L’ICT nelle imprese italiane
L’Istat ha divulgato il rapporto sullo stato delle tecnologie dell’informazione e della comunicazione all’interno delle imprese italiane nell’anno 2011. Ne emerge che il quasi la totalità delle imprese ha una connessione a internet ed è potenzialmente pronta a cavalcare l’onda dell’innovazione secondo le direttive europee, ma le infrastrutture italiane non sono ancora adeguate a supportare la velocità dei collegamenti
Il 94,3% delle imprese con più di 10 addetti ha la connessione a internet; l’88,3% di esse, pur essendo connessa con tecnologie a banda larga, per il 73,3% dispone ancora di velocità troppo basse: inferiori ai 10 Mbit per secondo. Da ciò emerge la necessità di predisporre le infrastrutture ad hoc per aumentare la velocità di accesso alle informazioni, soprattutto dal momento che le aziende italiane dovranno d’ora in avanti comunicare solo tramite internet con gli uffici pubblici.

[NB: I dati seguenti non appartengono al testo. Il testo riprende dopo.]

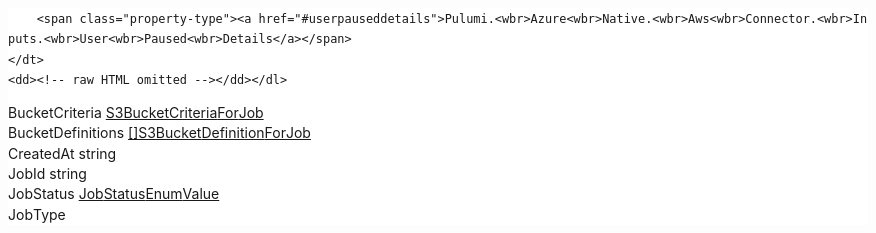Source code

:         <span class="property-type"><a href="#userpauseddetails">Pulumi.<wbr>Azure<wbr>Native.<wbr>Aws<wbr>Connector.<wbr>Inputs.<wbr>User<wbr>Paused<wbr>Details</a></span>
    </dt>
    <dd><!-- raw HTML omitted --></dd></dl>
</pulumi-choosable>
</div>

<div>
<pulumi-choosable type="language" values="go">
<dl class="resources-properties"><dt class="property-optional"
            title="Optional">
        <span id="bucketcriteria_go">
<a data-swiftype-name="resource-property" data-swiftype-type="text" href="#bucketcriteria_go" style="color: inherit; text-decoration: inherit;">Bucket<wbr>Criteria</a>
</span>
        <span class="property-indicator"></span>
        <span class="property-type"><a href="#s3bucketcriteriaforjob">S3Bucket<wbr>Criteria<wbr>For<wbr>Job</a></span>
    </dt>
    <dd><!-- raw HTML omitted --></dd><dt class="property-optional"
            title="Optional">
        <span id="bucketdefinitions_go">
<a data-swiftype-name="resource-property" data-swiftype-type="text" href="#bucketdefinitions_go" style="color: inherit; text-decoration: inherit;">Bucket<wbr>Definitions</a>
</span>
        <span class="property-indicator"></span>
        <span class="property-type"><a href="#s3bucketdefinitionforjob">[]S3Bucket<wbr>Definition<wbr>For<wbr>Job</a></span>
    </dt>
    <dd><!-- raw HTML omitted --></dd><dt class="property-optional"
            title="Optional">
        <span id="createdat_go">
<a data-swiftype-name="resource-property" data-swiftype-type="text" href="#createdat_go" style="color: inherit; text-decoration: inherit;">Created<wbr>At</a>
</span>
        <span class="property-indicator"></span>
        <span class="property-type">string</span>
    </dt>
    <dd><!-- raw HTML omitted --></dd><dt class="property-optional"
            title="Optional">
        <span id="jobid_go">
<a data-swiftype-name="resource-property" data-swiftype-type="text" href="#jobid_go" style="color: inherit; text-decoration: inherit;">Job<wbr>Id</a>
</span>
        <span class="property-indicator"></span>
        <span class="property-type">string</span>
    </dt>
    <dd><!-- raw HTML omitted --></dd><dt class="property-optional"
            title="Optional">
        <span id="jobstatus_go">
<a data-swiftype-name="resource-property" data-swiftype-type="text" href="#jobstatus_go" style="color: inherit; text-decoration: inherit;">Job<wbr>Status</a>
</span>
        <span class="property-indicator"></span>
        <span class="property-type"><a href="#jobstatusenumvalue">Job<wbr>Status<wbr>Enum<wbr>Value</a></span>
    </dt>
    <dd><!-- raw HTML omitted --></dd><dt class="property-optional"
            title="Optional">
        <span id="jobtype_go">
<a data-swiftype-name="resource-property" data-swiftype-type="text" href="#jobtype_go" style="color: inherit; text-decoration: inherit;">Job<wbr>Type</a>
</span>
        <span class="property-indicator"></span>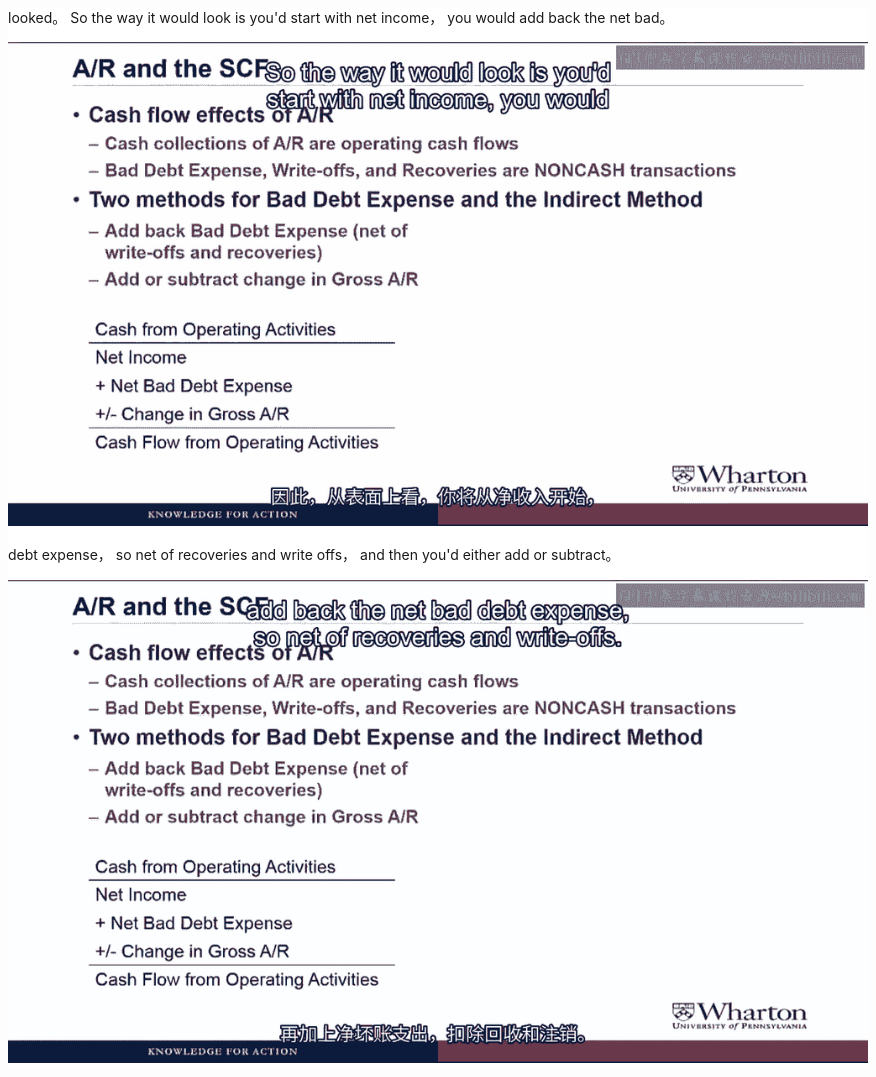  looked。 So the way it would look is you'd start with net income， you would add back the net bad。



![](img/c8579ea9473ecbf9c1421cd9b28c1699_139.png)

 debt expense， so net of recoveries and write offs， and then you'd either add or subtract。



![](img/c8579ea9473ecbf9c1421cd9b28c1699_141.png)
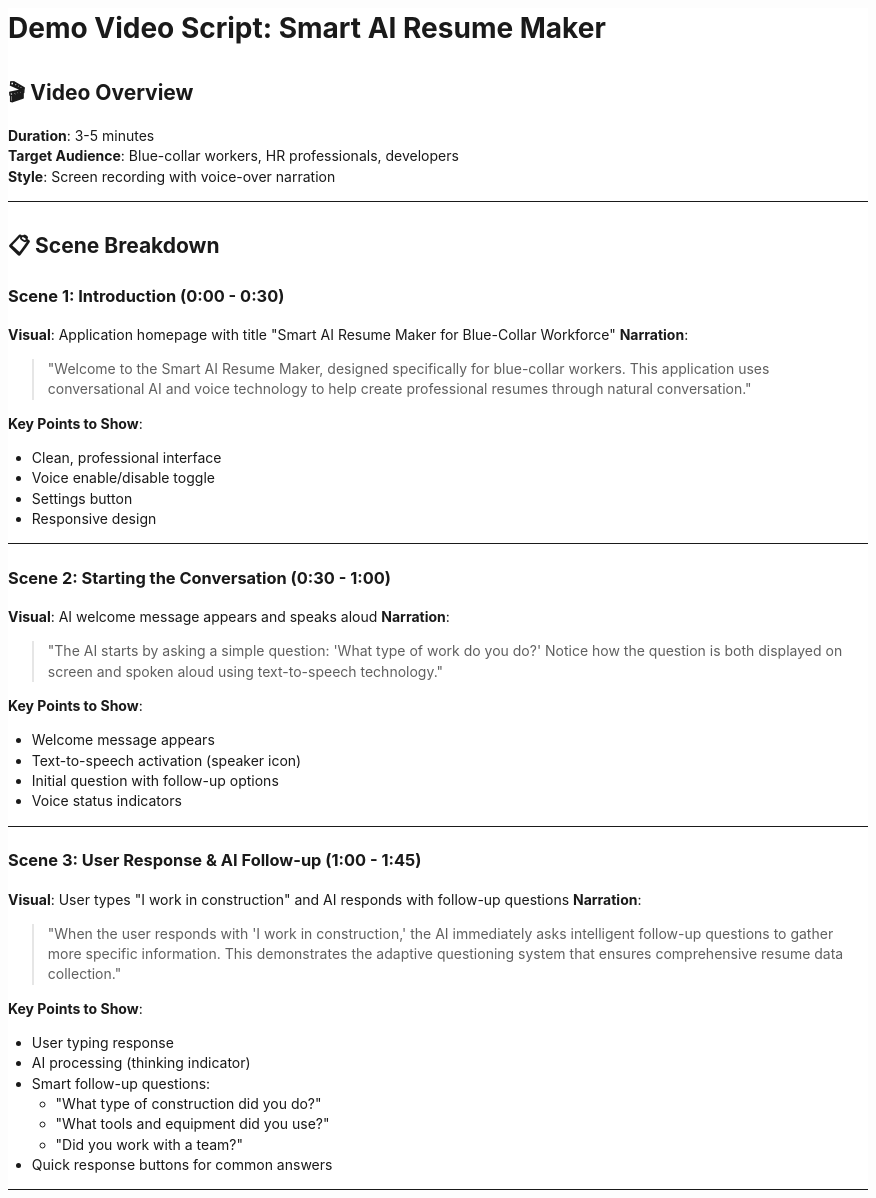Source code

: # Demo Video Script: Smart AI Resume Maker

## 🎬 Video Overview
**Duration**: 3-5 minutes  
**Target Audience**: Blue-collar workers, HR professionals, developers  
**Style**: Screen recording with voice-over narration  

---

## 📋 Scene Breakdown

### Scene 1: Introduction (0:00 - 0:30)
**Visual**: Application homepage with title "Smart AI Resume Maker for Blue-Collar Workforce"
**Narration**: 
> "Welcome to the Smart AI Resume Maker, designed specifically for blue-collar workers. This application uses conversational AI and voice technology to help create professional resumes through natural conversation."

**Key Points to Show**:
- Clean, professional interface
- Voice enable/disable toggle
- Settings button
- Responsive design

---

### Scene 2: Starting the Conversation (0:30 - 1:00)
**Visual**: AI welcome message appears and speaks aloud
**Narration**: 
> "The AI starts by asking a simple question: 'What type of work do you do?' Notice how the question is both displayed on screen and spoken aloud using text-to-speech technology."

**Key Points to Show**:
- Welcome message appears
- Text-to-speech activation (speaker icon)
- Initial question with follow-up options
- Voice status indicators

---

### Scene 3: User Response & AI Follow-up (1:00 - 1:45)
**Visual**: User types "I work in construction" and AI responds with follow-up questions
**Narration**: 
> "When the user responds with 'I work in construction,' the AI immediately asks intelligent follow-up questions to gather more specific information. This demonstrates the adaptive questioning system that ensures comprehensive resume data collection."

**Key Points to Show**:
- User typing response
- AI processing (thinking indicator)
- Smart follow-up questions:
  - "What type of construction did you do?"
  - "What tools and equipment did you use?"
  - "Did you work with a team?"
- Quick response buttons for common answers

---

L’adeguamento alle normative europee pone dei vincoli che non si riusciranno ad assecondare se il Governo non impone un salto in avanti per quanto concerne i collegamenti tramite banda larga – reali e non solo vantati – per tutto il territorio nazionale.
Non si può pretendere che le aziende operino correttamente in questo ambito se non le si supporta mediante controlli sulle linee di comunicazione per verificare che, quando si paga per un accesso alla banda larga e per una velocità di connessione adeguata a scaricare/elaborare/inviare la mole di dati necessaria ad espletare le pratiche burocratiche via internet, tale accesso e tale velocità siano effettivi. Non basta infatti dire alle aziende che d’ora in poi, per una maggior semplificazione degli adempimenti, dovranno operare tramite web; occorre anche metterle in condizione di poterlo fare nel migliore dei modi.
Non è un caso se nel 2010 solo il 65,2% delle imprese ha usato i servizi online della Pubblica Amministrazione e solo il 39,3% ha inviato alla PA moduli compilati online. Consideriamo che tra questi moduli sono comprese le dichiarazione relative al reddito d’impresa, all’IVA, alla dogana, ai contributi dei dipendenti; si tratta pertanto di un servizio quanto mai utile che però è stato sottoutilizzato. Il motivo, secondo i dati raccolti dall’Istat, sta nell’eccessiva difficoltà e nel dispendio di tempo richiesto dalle procedure amministrative online, che invece dovrebbero “semplificare la vita” alle imprenditrici e agli imprenditori. In realtà, dal momento in cui la stessa PA richiede un successivo ulteriore invio delle stesse pratiche anche in forma cartacea, per un’impresa su due ciò equivale a uno spreco di tempo, che vanifica le potenzialità di risparmio temporale offerte dal web.
Per quanto concerne i rapporti tra imprese e altri soggetti, come altre imprese o banche, per il 56% delle aziende essi sono automatizzati. Il commercio elettronico viene effettuato da tre imprese su dieci, ma sono pochissime quelle che vendono online i propri prodotti o servizi: si tratta solo del 5,4% delle imprese e del 5% del proprio fatturato, nonostante il mercato dell’online sia in netta crescita. Ciò significa che ancora non tutte le aziende riescono a comprendere come utilizzare al meglio le opportunità offerte dal web, quelle che ne sanno approfittare maggiormente sono le imprese editoriale e quelle alberghiere. D’altro canto si ricorda che il 95% delle imprese italiane sono micro e PMI, e che il divario tra queste e le grandi imprese è ancora molto accentuato: per quanto riguarda l’utilizzo delle tecnologie di terza generazione, il commercio elettronico e per l’accesso a internet con tutti i servizi collegati, compresi i moduli per la PA e le procedure amministrative, è di oltre il 30%.
Altro tema caldo è quello delle tecnologie verdi o Green ICT: ormai un’impresa su due adotta iniziative finalizzate a ridurre il consumo energetico degli apparecchi elettronici per l’informazione e la comunicazione, anche in considerazione del fatto che l’innovazione tecnologica sostenibile è altamente sostenuta dall’Unione Europea che eroga fondi, distribuiti a livello regionale, a questo scopo. Ciononostante, in Italia si hanno ancora problemi a reperire personale esperto in tal senso e qui è proprio la mancanza di tecnici competenti a fare da freno alle aziende.